Hakim Tunggal Cepi Iskandar memimpin sidang Praperadilan Ketua DPR RI Setya Novanto di Pengadilan Negeri Jakarta Selatan, Jalan Ampera, Jakarta Selatan, Selasa (12/9). Sidang Praperdilan ini digelar karena Setnov tidak terima ditetapkan sebagai tersangka kasus korupsi proyek pengadaan KTP elektronik (KTP-el) oleh Komisi Pemberantasan Korupsi (KPK). Sidang ditunda karena pihak KPK belum siap dengan administrasi sidang, yang akan berlangsung pada Rabu (20/9). AKTUAL/Tino Oktaviano

Jakarta, Aktual.com – Pengamat hukum Universitas Bung Karno Azmi Syahputra menyatakan Komisi Yudisial harus memeriksa bukan hanya hakim Cepi Iskandar yang menangani praperadilan Setya Novanto, namun juga ketua pengadilan.

“Itu sebagai pintu gerbang distribusi penunjukan hakim pemeriksa perkara praperadilan Setya Novanto,” kata Azmi Syahputra kepada Antara di Jakarta, Senin.

Ia menduga hakim Cepi Iskandar memang membangun argumen pertimbangan hukum yang mendalilkan untuk dan akan mengabulkan permohonan praperadilan atau hakim tersebut bekerja karena ada permintaan khusus atau “titipan” perkara dari ketua pengadilan.

Karena, kata dia, dalam praktiknya kebanyakan hakim akan sulit menolak jika ada permintaan dari ketua pengadilan dan bisa jadi hakim Cecep merupakan tipe hakim yang tidak bisa menolak permohonan pimpinan.

Modus kelicikan pengkondisian hakim yang diciptakan atau “disetting” ini juga harus diungkap sebagai wujud reformasi peradilan.

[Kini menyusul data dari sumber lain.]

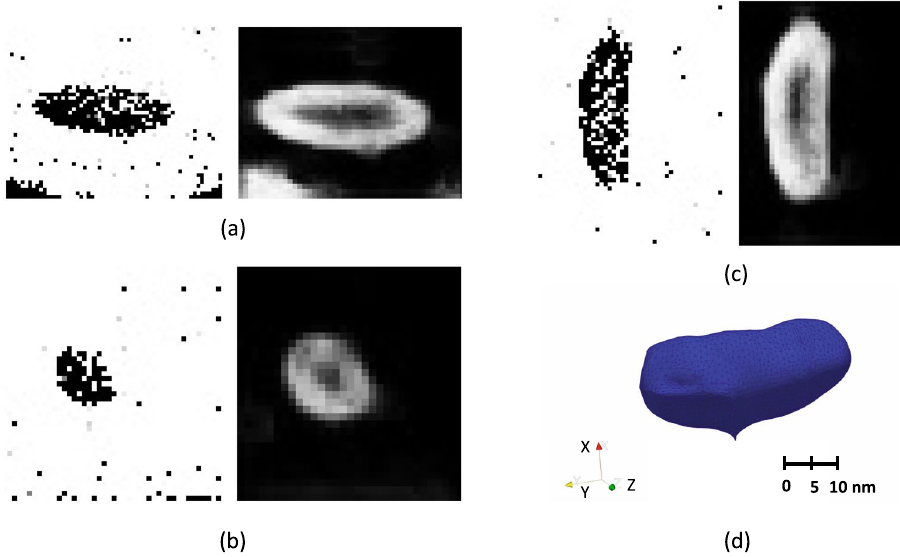
Figure 3. Two- and three-dimensional edge detection map in the experimentally obtained APT data set from an L1 2 -strengthened Al-Si-Sc-Er superalloy. ( a ) Concentration space (left) and edge detection map (right) of a slice along the X-direction, ( b ) Concentration space (left) and edge detection map (right) of a slice along the Y-direction ( c ) Concentration space (left) and edge detection map (right) of a slice along the Z-direction ( d ) the edge surface obtained by merging the edges on slices in the X-, Y-, and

“Dalam praktiknya jika hakim sudah dikondisikan sejak awal personelnya melalui ketua pengadilan maka yang terjadi ada tawaran dalam bentuk penerimaan uang atau janji menerima atau ada kepentingan sesuatu yang akan diperoleh,” katanya.

Azmi menambahkan jika hal itu dapat dibuktikan oleh KY atau pengawal internal MA, maka sejak awal sudah ada tindakan yang disengaja dengan maksud oleh ketua pengadilan untuk mengkondisikan kasus praperadilan itu.

“Karena itu, hal ini harus diusut dengan teliti dan tuntas,” tandasnya.

Dalam putusannya, Hakim Tunggal Cepi Iskandar menyatakan bahwa penetapan Setnov sebagai tersangka tidak sesuai prosedur.

“Hakim berkesimpulan bahwa penetapan tersangka yang dilakukan oleh termohon untuk menetapkan pemohon sebagai tersangka tidak didasarkan pada prosedur dan tata cara Perundang-Undangan Nomor 30 Tahun 2002 tentang Komisi Pemberantasan Tindak Pidana Korupsi, KUHAP, dan ‘SOP’ KPK,” kata Cepi saat membacakan putusan praperadilan Setya Novanto.

Hakim Cepi juga memerintahkan KPK untuk menghentikan penyidikan berdasarkan Surat Perintah Penyidikan No.Sprin.Dik-56/01/07/2017 tanggal 17 Juli 2017.

“Menolak eksepsi termohon untuk seluruhnya. Dalam pokok perkara mengadili permohonan praperadilan pemohon untuk sebagian. Menyatakan penetapan tersangka terhadap Setya Novanto berdasarkan Surat Perintah Penyidikan No.Sprin.Dik-56/01/07/2017 tanggal 17 Juli 2017 dinyatakan tidak sah. Memerintahkan kepada termohon untuk menghentikan penyidikan terhadap Setya Novanto. Menghukum termohon untuk membayar biaya perkara praperadilan sebesar nihil,” kata Hakim Cepi.